4 Reasons A Good Hairstylist Is Hard To Find

Yep. I'm one of the few who prefers going to a stylist for my relaxer touch-ups. I just don't trust myself with the chemicals. I know how I am and know I'll forget to rinse it out on time, or it will take me too long to apply relaxer and my hair would turn out wonky or even worse be damaged. 
I've been searching for a good hairstylist for a few years now. A stylist who doesn't care that I stretch my relaxers, who won't relax my hair bone straight, will cut my hair how I like it and doesn't take forever to do it.

The search has gotten harder since I moved to Florida. It seems that hairstylists here don't care about customizing their services for clients and treat each head the same. I've also found they really don't like relaxer stretching and try to deter it by charging 20-30% more if you have more than 1" of new growth. And they don't tell you how much more it will be until you're in the chair and they can examine your hair. It's exasperating.

4 Reasons A Good Hairstylist Is Hard To Find | A Relaxed Gal

Reading blogs and articles on hair care and talking to others I've found It's not just relaxed gals like me who have a hard time finding a stylist. It seems to be a universal issue. Even my mother who is natural has had issues finding stylists who can cut her hair so it's even and apply her hair color correctly.

While I'm not saying I have the answers or am extremely knowledgeable in this area, I do have a few thoughts. Here are my four reasons why a good hairstylist is hard to find.

1. Clients have become more informed about hair care

I used to just believe that the stylist had all the answers and knew how to care for my hair better than me. I couldn't have been more wrong! I live with my hair and care for it every day. The stylist would only see it 4-5 times a year. After reading several articles and blog spots, and spending time building a regimen and experimenting with products I have a better understanding of things I should and shouldn't be doing for my hair, and want my stylist to adhere to those things.
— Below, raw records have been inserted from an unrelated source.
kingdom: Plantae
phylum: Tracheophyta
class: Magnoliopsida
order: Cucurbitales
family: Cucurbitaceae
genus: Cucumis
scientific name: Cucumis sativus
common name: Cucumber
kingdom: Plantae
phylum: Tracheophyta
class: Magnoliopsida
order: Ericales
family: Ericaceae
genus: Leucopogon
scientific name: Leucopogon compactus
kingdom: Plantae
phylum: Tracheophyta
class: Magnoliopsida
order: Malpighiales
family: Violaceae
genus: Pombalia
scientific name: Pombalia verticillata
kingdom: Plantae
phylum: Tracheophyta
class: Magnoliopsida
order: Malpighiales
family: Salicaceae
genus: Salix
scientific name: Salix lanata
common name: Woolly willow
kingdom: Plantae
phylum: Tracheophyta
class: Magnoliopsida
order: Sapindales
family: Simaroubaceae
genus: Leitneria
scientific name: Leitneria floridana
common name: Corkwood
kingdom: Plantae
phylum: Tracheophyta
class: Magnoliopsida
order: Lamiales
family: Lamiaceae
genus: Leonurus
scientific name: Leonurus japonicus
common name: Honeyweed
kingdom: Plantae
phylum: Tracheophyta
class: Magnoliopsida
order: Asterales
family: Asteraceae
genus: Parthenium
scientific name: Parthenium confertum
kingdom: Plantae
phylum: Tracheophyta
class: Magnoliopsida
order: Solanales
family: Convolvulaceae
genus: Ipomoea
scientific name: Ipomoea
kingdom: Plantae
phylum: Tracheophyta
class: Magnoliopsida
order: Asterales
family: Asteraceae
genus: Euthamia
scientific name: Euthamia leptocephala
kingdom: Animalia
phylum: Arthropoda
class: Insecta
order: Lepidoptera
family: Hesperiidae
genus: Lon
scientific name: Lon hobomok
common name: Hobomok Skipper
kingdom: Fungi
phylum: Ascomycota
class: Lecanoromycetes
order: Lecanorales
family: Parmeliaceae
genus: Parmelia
2, Stylists are slow to get on the healthy hair care train

As clients become more informed they are placing more emphasis on how healthy their hair is and not just how it looks. Stylists still seem to care more about whether the hair looks healthy whether it's healthy or not. Over the years only a couple of stylists have commented on how healthy or not my hair is. The rest just say it's thick and it looks pretty when it's styled.

3. Hair salons are less about hair care and more about hair styling

I believe there's a difference between styling hair and caring for it. I've gone to probably at least a dozen stylists over the years and can count on one hand how many have given me advice on how to care for my hair that didn't involve me buying expensive products from them. When I think of the terrible practices of several of the stylists I've gone to - using heat without a heat protectant, six weeks or less between relaxer touch-ups, etc. - I'm so surprised I still had hair on my head.

4. Stylists don't do consultations

I've found that several stylists don't offer consultation appointments prior to applying water or chemicals to my hair. When I asked for a consultation the hairstylist would book it. While the client can ask for one, I believe the stylist should automatically do one for first-time clients so they are on the same page with the client. 

Doing a hair consultation helps the stylist know the client's hair needs, what has been done to their hair in the past, and what products have been used on their hair prior.

What are your thoughts on finding a good hairstylist?